Én’nish shook her head hard, as if to clear it. “We spotted our quarry. All three of them, leaving the guild’s castle.”
“Here?” Dänvârfij said, taking a step toward Én’nish. “In the city?”
Én’nish’s eyes shifted several times to Fréthfâre and back before she answered.
“Yes. We decided to follow. When they headed into one of the more barren, decrepit districts, it was decided to try to take them before—”
“It was decided? You mean you decided!” Dänvârfij returned, for she knew how this had truly come about. “And when were you given lead in our purpose? You were to watch ... and report!”
“Dänvârfij, enough,” Fréthfâre said. “Continue, Én’nish.”
Én’nish turned fully to Fréthfâre, ignoring Dänvârfij.
“We thought to capture one or more of them—tonight—and bring them to you,” Én’nish went on. “Our position was as good as could be ... in a narrow, nearly deserted street. Four of us blocked the street’s ends, prepared to drive them into a side path, where Wy’lanvi would cut them off.
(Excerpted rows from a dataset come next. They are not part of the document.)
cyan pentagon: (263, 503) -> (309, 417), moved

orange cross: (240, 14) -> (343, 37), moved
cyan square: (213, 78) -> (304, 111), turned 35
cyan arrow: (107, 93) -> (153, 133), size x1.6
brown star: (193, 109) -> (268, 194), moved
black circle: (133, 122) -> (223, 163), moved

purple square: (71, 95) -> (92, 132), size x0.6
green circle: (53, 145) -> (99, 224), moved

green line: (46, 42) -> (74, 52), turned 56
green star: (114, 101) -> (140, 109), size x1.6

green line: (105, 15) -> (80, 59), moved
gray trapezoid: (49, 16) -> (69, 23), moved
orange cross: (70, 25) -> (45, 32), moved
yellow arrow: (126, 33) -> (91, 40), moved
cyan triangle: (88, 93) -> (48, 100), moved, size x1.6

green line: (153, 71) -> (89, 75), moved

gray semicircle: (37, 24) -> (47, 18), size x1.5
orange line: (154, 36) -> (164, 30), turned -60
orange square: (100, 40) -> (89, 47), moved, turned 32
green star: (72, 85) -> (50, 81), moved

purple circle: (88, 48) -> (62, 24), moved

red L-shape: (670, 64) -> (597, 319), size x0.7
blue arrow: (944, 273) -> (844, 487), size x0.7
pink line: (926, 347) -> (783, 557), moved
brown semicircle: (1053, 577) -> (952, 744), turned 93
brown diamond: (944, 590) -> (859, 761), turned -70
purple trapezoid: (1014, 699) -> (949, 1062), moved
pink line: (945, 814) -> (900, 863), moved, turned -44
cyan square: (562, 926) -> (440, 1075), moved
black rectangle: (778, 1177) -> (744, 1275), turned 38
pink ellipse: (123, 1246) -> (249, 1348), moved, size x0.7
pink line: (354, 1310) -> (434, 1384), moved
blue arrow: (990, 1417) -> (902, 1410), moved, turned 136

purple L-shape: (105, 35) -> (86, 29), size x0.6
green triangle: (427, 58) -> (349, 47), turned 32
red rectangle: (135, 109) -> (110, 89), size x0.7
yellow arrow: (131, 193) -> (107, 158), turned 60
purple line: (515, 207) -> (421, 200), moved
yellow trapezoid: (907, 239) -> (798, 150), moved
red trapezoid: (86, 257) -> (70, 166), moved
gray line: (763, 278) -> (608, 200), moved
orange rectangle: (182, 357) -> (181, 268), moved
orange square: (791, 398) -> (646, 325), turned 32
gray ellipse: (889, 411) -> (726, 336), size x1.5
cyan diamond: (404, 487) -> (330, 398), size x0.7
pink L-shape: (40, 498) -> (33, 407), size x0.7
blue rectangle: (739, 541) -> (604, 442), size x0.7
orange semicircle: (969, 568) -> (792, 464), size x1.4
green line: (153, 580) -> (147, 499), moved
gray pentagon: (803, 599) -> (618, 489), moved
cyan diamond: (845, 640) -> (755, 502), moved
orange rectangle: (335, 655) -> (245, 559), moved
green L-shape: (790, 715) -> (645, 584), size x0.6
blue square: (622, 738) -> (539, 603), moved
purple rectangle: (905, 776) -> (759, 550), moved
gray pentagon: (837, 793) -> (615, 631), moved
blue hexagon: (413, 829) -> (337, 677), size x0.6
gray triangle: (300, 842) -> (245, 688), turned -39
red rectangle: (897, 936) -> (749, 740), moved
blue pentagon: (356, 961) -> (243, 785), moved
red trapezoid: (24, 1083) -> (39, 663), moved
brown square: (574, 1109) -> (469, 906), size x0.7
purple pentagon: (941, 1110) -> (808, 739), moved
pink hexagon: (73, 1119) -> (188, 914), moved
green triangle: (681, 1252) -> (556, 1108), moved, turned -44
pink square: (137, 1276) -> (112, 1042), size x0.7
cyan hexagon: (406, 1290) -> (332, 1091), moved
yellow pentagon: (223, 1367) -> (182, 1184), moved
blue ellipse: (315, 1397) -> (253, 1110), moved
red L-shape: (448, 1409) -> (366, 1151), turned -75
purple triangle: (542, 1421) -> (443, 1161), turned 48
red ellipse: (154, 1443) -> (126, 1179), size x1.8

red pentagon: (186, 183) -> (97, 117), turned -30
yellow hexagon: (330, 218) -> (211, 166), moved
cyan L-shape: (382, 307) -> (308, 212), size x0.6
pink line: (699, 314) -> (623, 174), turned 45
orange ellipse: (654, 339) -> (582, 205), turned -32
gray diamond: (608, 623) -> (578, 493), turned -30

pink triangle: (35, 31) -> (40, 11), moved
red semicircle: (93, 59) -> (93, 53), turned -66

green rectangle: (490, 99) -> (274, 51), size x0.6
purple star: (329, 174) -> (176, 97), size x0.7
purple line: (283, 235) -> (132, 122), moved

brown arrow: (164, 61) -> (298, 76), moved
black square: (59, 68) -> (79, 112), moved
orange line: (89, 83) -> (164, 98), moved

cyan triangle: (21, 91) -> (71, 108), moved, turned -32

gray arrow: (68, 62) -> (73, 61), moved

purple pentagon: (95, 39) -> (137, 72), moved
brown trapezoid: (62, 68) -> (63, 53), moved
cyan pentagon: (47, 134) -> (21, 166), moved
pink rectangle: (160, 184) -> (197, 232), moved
Owain stayed on the rooftops to cover us, but ...”
She trailed off, and Dänvârfij knew what she was about to say.
“Again ... Brot’ân’duivé,” Fréthfâre whispered.
Dänvârfij briefly closed her eyes; Owain would never find Wy’lanvi.
When they had left their homeland, they had been eleven in count. Dänvârfij had counseled Fréthfâre in choosing three trios of their caste. Never before had so many of the Anmaglâhk taken up the same purpose together. Their task had been that dire in the eyes of Most Aged Father, who greatly feared any device of the Ancient Enemy remaining in human hands.